Food Trucks! Welcome to São Paulo!

In the past year, São Paulo has finally gotten with the program and started to have food trucks. This is very cool, but unfortunately, I feel like the trend has caught on, but not the "essence" of what food the food truck is. For me, the idea of a food truck is having the diversity and quality of a restaurant, but at a fraction of the price considering that you have eliminated the restaurant and service part of the equation. Plus, you get the added bonus of actually meeting the people preparing your food, allowing you to connect with the chef, the culture, and the idea of where the food comes from. São Paulo just skipped all that shit and went straight to jumping on the bandwagon of the "food truck movement" by having the trucks only available in posh areas and even some brand name trucks. For example, one of the first food trucks here was the "Jameson Truck", tricked out to the max. Now, there is even a Sadia truck, which is a brand name equivalent to Oscar Meyer in the US.
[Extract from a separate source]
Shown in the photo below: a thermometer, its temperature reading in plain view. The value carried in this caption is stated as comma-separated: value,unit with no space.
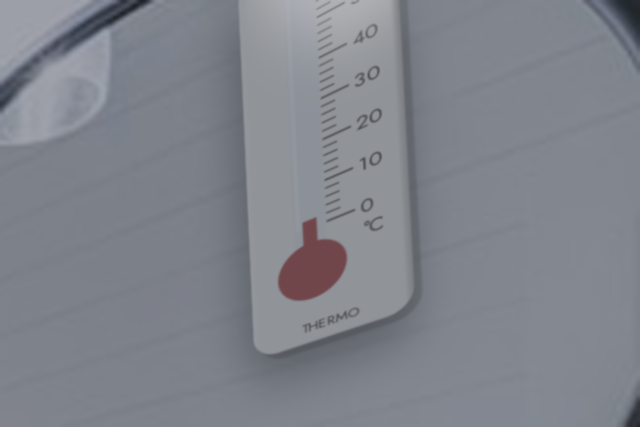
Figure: 2,°C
I'm not a huge fan of the direction that the food truck thing started here, but I am a fan of food...and even more a fan of international food, which is not so easy to come by here in São Paulo. Sure, you can find some nice, cheap places, but you really have to dig to get beyond the standard rice, beans, meat or pasta meal for a decent price. I also love eating in the food truck pavilion. There is something so satisfying about sitting on a plastic stool, drinking the beer you've bought from the supermarket, and enjoying the view of locals eating their lunch in the fresh air. Plus, these food truck fairs do offer an array of foods from different regions, which for me is always intriguing.

Today, my boyfriend, Thiago, and I hit up the Faria Lima Food Park, a little alley covered in graffiti where skateboarders used to ride. The trucks rotate through the week, but today we managed to try two of them.
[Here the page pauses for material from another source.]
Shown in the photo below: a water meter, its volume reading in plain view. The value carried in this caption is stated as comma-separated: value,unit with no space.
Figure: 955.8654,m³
First there was the Kebab truck. Kebabs are like rare gems in São Paulo, which in Europe is standard fare. We paid 16 reais (about $7) for some hearty meat, cabbage, tomato, and yogurt sauce wrapped in a grilled flatbread. It was delicious, but I will quote Thiago when I say that it didn't have that "whoaaaaaa" factor. I really enjoyed eating this street meat that is so familiar to the late night European drunkard, but Thiago was right, it was good, but just good.

Next we hit up 4Brothers, a burger truck which had the biggest line when we arrived. Brazilians LOVE burgers. WTF? It's like the easiest thing to do at home, but burger joints are popping up like weeds here in SP. This place had a nice option of a burger called the Brooklin (I'm not spelling it wrong, that's how they spell it here), which had mango chutney and goat cheese. I got a boner just at the words "goat cheese" because it is so hard to come by and so expensive here, so we ordered that. At a price of 22 reais ($10), it was pretty damn good. The meat was cooked to a nice medium rare, the bread was dark, fresh, and wheat (they call it Australian bread), with creamy goat cheese, but once again...missing that "whoaaaa" factor. I thought that maybe just a touch of something else would have made it amazing, like some caramelized onions. And, it was a bit small for my American stomach. Just wish I had a side of fries or a salad to make my 22 reais worth it.


Lucia Cardoso said...

Looks delicious:) Cool blog :*

Gregory said...

Glad you're back with this blog. I wished the food of Sao Paulo matched the quality of music I experienced while I was there. Keep looking for the food gems even if they are coming from you own kitchen.